Since then, I have led the group of around 25 individuals from 13 different departments and organisations, combining our knowledge, skills and experience in the subject matter. Connecting professionals across boundaries in this way has enabled us to share our collective expertise across the Civil Service in our region.

The network’s members have designed and developed a consultancy tool and methodology to enable us to maximise the group’s knowledge and help others. This means that departments can get professional attendance management advice from experts without bringing in external consultants, maximising the abilities of experienced, in-house professionals.

We have also designed and hosted four discovery events across the North West – in Salford, Southport, Blackpool and Lilyhall, Cumbria – aimed at first line managers, to help them understand the aims of attendance management and the personal impact they can have on people.

Nick Langford, Attendance Management network
Nick Langford, Attendance Management network

There have been many highlights to leading the network, but the one which stands out is completing the first consultancy visit and providing feedback to the management group who had asked for our help.

I went back 12 months later to see if our work had made a difference, and I am pleased to say that it did. The group is full of energy, with some really great ideas being generated, which will lead to new discovery events that we plan to test and deliver at the end of 2016.

There are clear benefits for our colleagues in ensuring managers are supportive in their approach to attendance, and to citizens in maximising the number of days we provide services to them. Personally, I have gained a lot from understanding the issues and pressures in other departments, developing a new network of contacts across the region, and learning from some really inventive and exciting approaches.

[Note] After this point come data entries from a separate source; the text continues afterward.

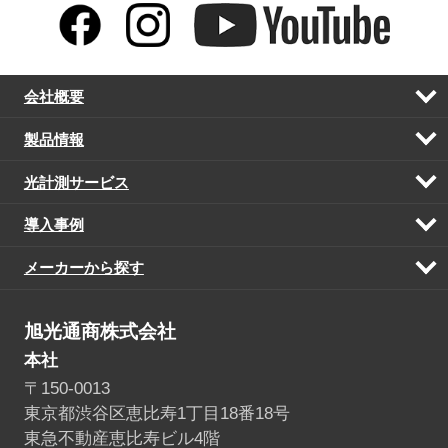
会社概要
開
く
製品情報
開
く
光計測サービス
開
く
導入事例
開
く
メーカーから探す
開
く
旭光通商株式会社
本社
〒150-0013
東京都渋谷区恵比寿1丁目18番18号
東急不動産恵比寿ビル4階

I would encourage all my colleagues across the north west to consider joining one of our Civil Service Local professional networks. Many are making real progress in worthwhile areas and can make a genuine difference to society. If you have a passion to help in a particular line of work, and the group doesn’t already exist, why not contact CS Local and ask to be put in touch with other like-minded colleagues to set up a new network?

As a career Civil Servant, I know we have highly skilled experts who can bring together workplace theories and practical knowledge to ensure the Civil Service is a great place to work, and an organisation that makes a real difference to citizens. I wholeheartedly support the aim of Civil Service transformation to bring down boundaries and promote cross-government working – in short, to connect people. And my experiences over the last three years mean I firmly believe Civil Service Local is a great way to identify and share best practice, and to truly make a difference.